Professor Charlotte Williams’ group at the Chemistry Department at the University of Oxford, focuses on new sustainable technologies for polymer production and carbon dioxide usage. Their research is developing highly active catalysts that transform abundant renewable resources and wastes into polymers. Charlotte comments:
We’d been working on polymer chemistries that are oxygen-rich, which is one of the most important factors in improving battery performance. So in collaboration with Professor Sir Peter Bruce at the Department of Materials we started looking at whether our materials could be translated across to the battery field.”
Working as part of the multi-disciplinary Faraday Institution SOLBAT project, researchers tested a range of flexible polymers that could potentially be used as cathode binders, holding the particles in a composite electrode together without the need for a high pressures. As components change volume, polymers can fill the voids and spring back to shape during charge and discharge.
Dr Victor Riesgo-Gonzalez, a Postdoctoral Research Fellow in Charlotte’s group, comments:
We had to find a polymer that would allow good ion transport, be adhesive, display the right mechanical properties, and be stable in the harsh battery environment. It took a lot of optimisation of the materials, but the team settled on block and terpolymers with the right combination of properties.”
By using controlled polymerisation strategies, including reactions that directly use carbon dioxide as a monomer, the team make block polymers that allow precise functional group spacing, architecture and chain length – all features that are important for making lithium ion conducting binders for solid-state batteries. This has led to both fine-tuning of stability, conductivity and adhesion, and to a considerable reduction in the stack pressure that needs to be applied to achieve good battery performance.
Dr James Runge, another Postdoctoral Research Associate in the group, continues:
We’ve been able to demonstrate that our oxygenated polymers used as a binder could outperform fluorinated polymers both in terms of battery capacity and cycle life – and remove the need to use hazardous materials.”
Powering up
Working with Oxford University Innovation, the University’s technology transfer office, the researchers successfully filed two patent families based on the technology. The team is now in active discussions with several companies who may wish to license the technology for commercialisation in battery applications and other potential areas.
Charlotte comments:
The polymers are made from commercial monomers and CO2. The methods to make them are compatible with large-scale manufacturing and the products can be processed using conventional equipment; all these factors are significant benefits in scaling-up the polymer technologies. We’re now working with various commercial partners to test their use in battery formulations.”
Future research directions
Professor Williams’ team are now researching how to optimise the binders to improve battery performance, by varying, for example, the composition of the polymers and the processing conditions.
Charlotte continues:
You can optimise the polymer, but how that translates to what happens in the composite is less clear. You might make a polymer that is extremely ionically conductive and assume that will make a battery with a high capacity, but that’s not necessarily the case. So it’s important we get a better understanding of the microstructure and the relative importance of the components. The polymer only represents about 5% of the cathode, but it’s a very important component in larger-scale cathode production and use.”

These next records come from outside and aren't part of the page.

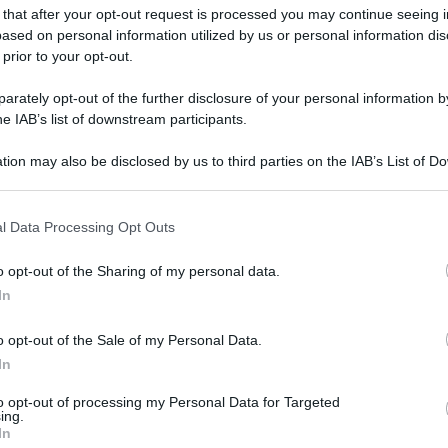
 that after your opt-out request is processed you may continue seeing i
ased on personal information utilized by us or personal information dis
 prior to your opt-out.
rately opt-out of the further disclosure of your personal information by
he IAB’s list of downstream participants.
tion may also be disclosed by us to third parties on the IAB’s List of 
 that may further disclose it to other third parties.
 that this website/app uses one or more Google services and may gath
l Data Processing Opt Outs
including but not limited to your visit or usage behaviour. You may click 
 to Google and its third-party tags to use your data for below specifi
o opt-out of the Sharing of my personal data.
ogle consent section.
In
o opt-out of the Sale of my Personal Data.
In
to opt-out of processing my Personal Data for Targeted
ing.
gi l’articolo
In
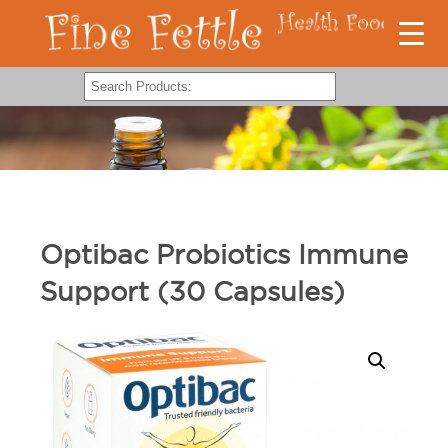
Optibac Probiotics Immune
Support (30 Capsules)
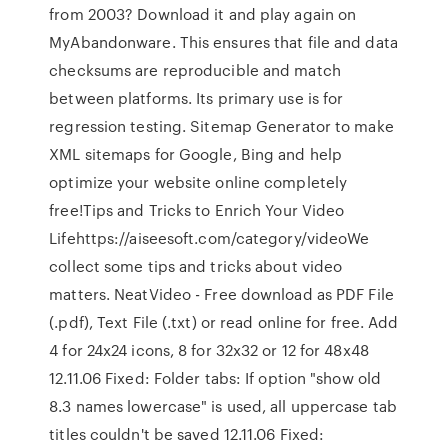
from 2003? Download it and play again on
MyAbandonware. This ensures that file and data
checksums are reproducible and match
between platforms. Its primary use is for
regression testing. Sitemap Generator to make
XML sitemaps for Google, Bing and help
optimize your website online completely
free!Tips and Tricks to Enrich Your Video
Lifehttps://aiseesoft.com/category/videoWe
collect some tips and tricks about video
matters. NeatVideo - Free download as PDF File
(.pdf), Text File (.txt) or read online for free. Add
4 for 24x24 icons, 8 for 32x32 or 12 for 48x48
12.11.06 Fixed: Folder tabs: If option "show old
8.3 names lowercase" is used, all uppercase tab
titles couldn't be saved 12.11.06 Fixed:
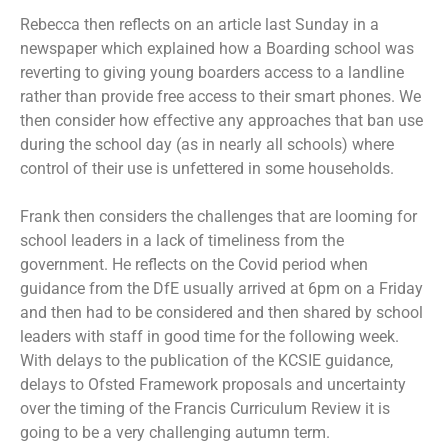
Rebecca then reflects on an article last Sunday in a
newspaper which explained how a Boarding school was
reverting to giving young boarders access to a landline
rather than provide free access to their smart phones. We
then consider how effective any approaches that ban use
during the school day (as in nearly all schools) where
control of their use is unfettered in some households.
Frank then considers the challenges that are looming for
school leaders in a lack of timeliness from the
government. He reflects on the Covid period when
guidance from the DfE usually arrived at 6pm on a Friday
and then had to be considered and then shared by school
leaders with staff in good time for the following week.
With delays to the publication of the KCSIE guidance,
delays to Ofsted Framework proposals and uncertainty
over the timing of the Francis Curriculum Review it is
going to be a very challenging autumn term.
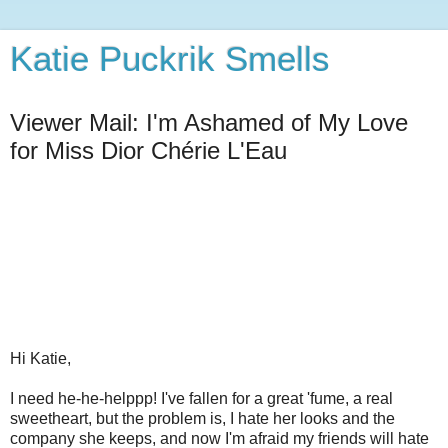
Katie Puckrik Smells
Viewer Mail: I'm Ashamed of My Love
for Miss Dior Chérie L'Eau
Hi Katie,
I need he-he-helppp! I've fallen for a great 'fume, a real
sweetheart, but the problem is, I hate her looks and the
company she keeps, and now I'm afraid my friends will hate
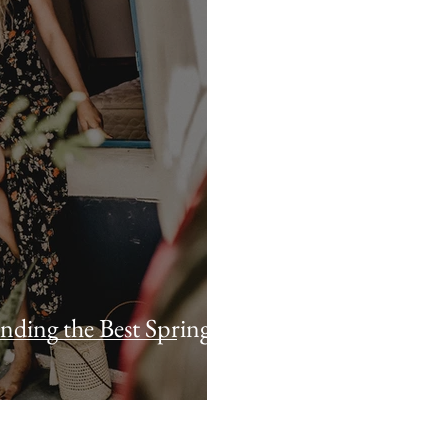
nding the Best Spring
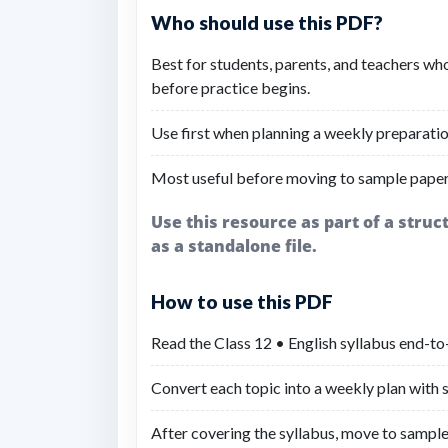
Who should use this PDF?
Best for students, parents, and teachers wh
before practice begins.
Use first when planning a weekly preparatio
Most useful before moving to sample paper
Use this resource as part of a stru
as a standalone file.
How to use this PDF
Read the Class 12 • English syllabus end-to
Convert each topic into a weekly plan with sh
After covering the syllabus, move to sample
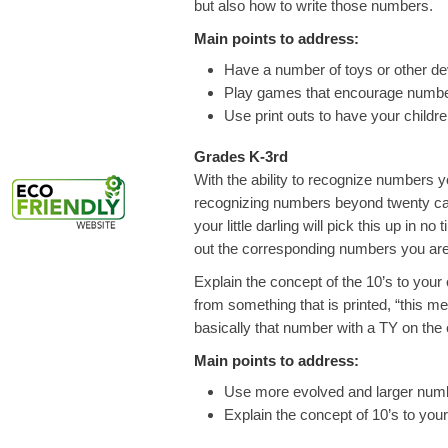
but also how to write those numbers.
Main points to address:
Have a number of toys or other de
Play games that encourage number
Use print outs to have your childr
Grades K-3rd
With the ability to recognize numbers y
recognizing numbers beyond twenty can
your little darling will pick this up in 
out the corresponding numbers you are
Explain the concept of the 10’s to your
from something that is printed, “this m
basically that number with a TY on the end
Main points to address:
Use more evolved and larger num
Explain the concept of 10’s to your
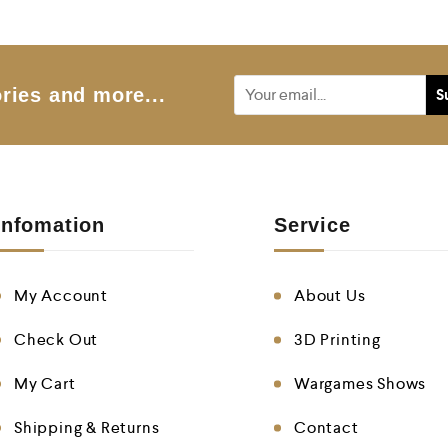
o
u
t
o
f
5
ries and more...
Infomation
Service
My Account
About Us
Check Out
3D Printing
My Cart
Wargames Shows
Shipping & Returns
Contact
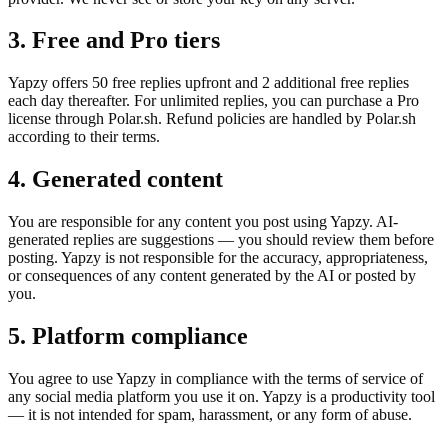
3. Free and Pro tiers
Yapzy offers 50 free replies upfront and 2 additional free replies
each day thereafter. For unlimited replies, you can purchase a Pro
license through Polar.sh. Refund policies are handled by Polar.sh
according to their terms.
4. Generated content
You are responsible for any content you post using Yapzy. AI-
generated replies are suggestions — you should review them before
posting. Yapzy is not responsible for the accuracy, appropriateness,
or consequences of any content generated by the AI or posted by
you.
5. Platform compliance
You agree to use Yapzy in compliance with the terms of service of
any social media platform you use it on. Yapzy is a productivity tool
— it is not intended for spam, harassment, or any form of abuse.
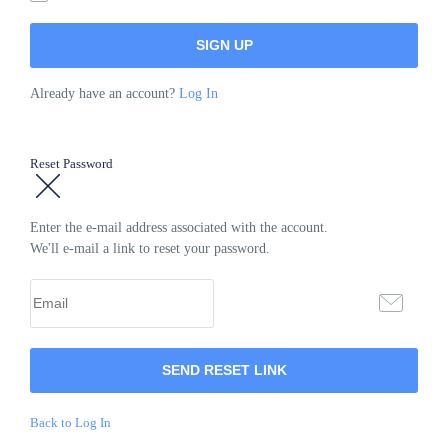
Already have an account?
Log In
Reset Password
Enter the e-mail address associated with the account.
We'll e-mail a link to reset your password.
Back to Log In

Initial tests have also been conducted to assess the viability of use of polymer binders in alternate cell chemistries and formats.
Dr Sylwia Walus, Research Programme Manager at the Faraday Institution concludes:
There’s clearly much research, development and scale up required in this area, but this workstream demonstrates the gains that can be made in battery performance by drawing on the expertise of researchers from fields outside traditional battery science. The team at the Chemistry Department has brought truly new ideas for novel designs of battery components to the table.”